L’épouse survivante ne manifeste pas son choix de bénéficier du droit au logement de l’article 764 du Code civil, mais reste dans les lieux et invoque une manifestation tacite de volonté. La Cour de cassation tranche.
Le simple maintien dans les lieux ne vaut pas manifestation tacite de volonté
Monsieur I est décédé en 2010, laissant pour lui succéder son fils d’une première union, et sa seconde épouse commune en biens, Madame L, qui occupait alors un bien acquis par les deux époux à titre de résidence principale.
Le fils conteste à l’épouse le droit viager au logement de l’article 764 du Code civil.
La Cour d’appel de GRENOBLE, par une décision du 12 mars 2019, considère que, sauf renonciation expresse, le simple maintien dans les lieux un an après le décès suffit à ouvrir le droit viager au logement.
Le fils conteste au motif qu’il faut une manifestation expresse de volonté, « le seul maintien dans les lieux ne caractérise pas la manifestation de volonté du conjoint survivant de bénéficier du droit d’usage et d’habitation viager sur le logement ». Laquelle manifestation de volonté est imposée par l’article 765-1 du Code civil :
« Le conjoint dispose d’un an à partir du décès pour manifester sa volonté de bénéficier de ces droits d’habitation et d’usage. »
Par un arrêt n°20-16674 du 2 mars 2022, la 1ère Chambre civile de la Cour de cassation casse l’arrêt d’appel et confirme que le simple maintien dans les lieux ne suffit pas à justifier d’une manifestation de volonté de bénéficier du droit viager au logement de l’article 764 du Code civil.
Décryptage
Il est important de ne pas faire dire à la Cour de cassation ce qu’elle ne dit pas : la manifestation de volonté peut être tacite.

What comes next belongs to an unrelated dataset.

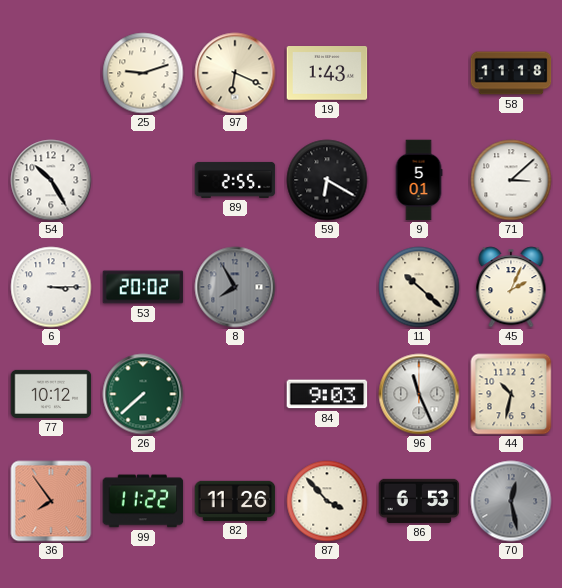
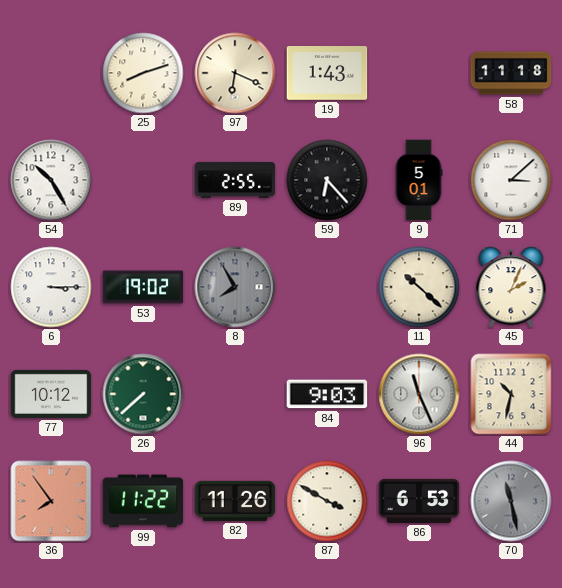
25: 9:12 -> 8:12
59: 6:20 -> 6:23
53: 20:02 -> 19:02
87: 3:53 -> 3:50
70: 12:28 -> 11:28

Simplement, elle ne peut résulter d’un simple maintien dans les lieux. Elle tranche ainsi le débat doctrinal.
La Cour de cassation n’est pas exigeante sur la matérialisation et se contente : d’une mention dans la déclaration de succession, dans un acte d’assignation, dans un acte de notoriété, …
Mais elle exige une absence totale d’équivoque. Une simple attitude matérielle ne suffit pas, et c’est bien légitime.
Rappelons en effet que ce droit est lourd de conséquences. Il porte sur le logement mais également sur le mobilier le garnissant, il ouvre le droit au bénéficiaire de louer le bien pour se reloger s’il n’est plus adapté à ses besoins, …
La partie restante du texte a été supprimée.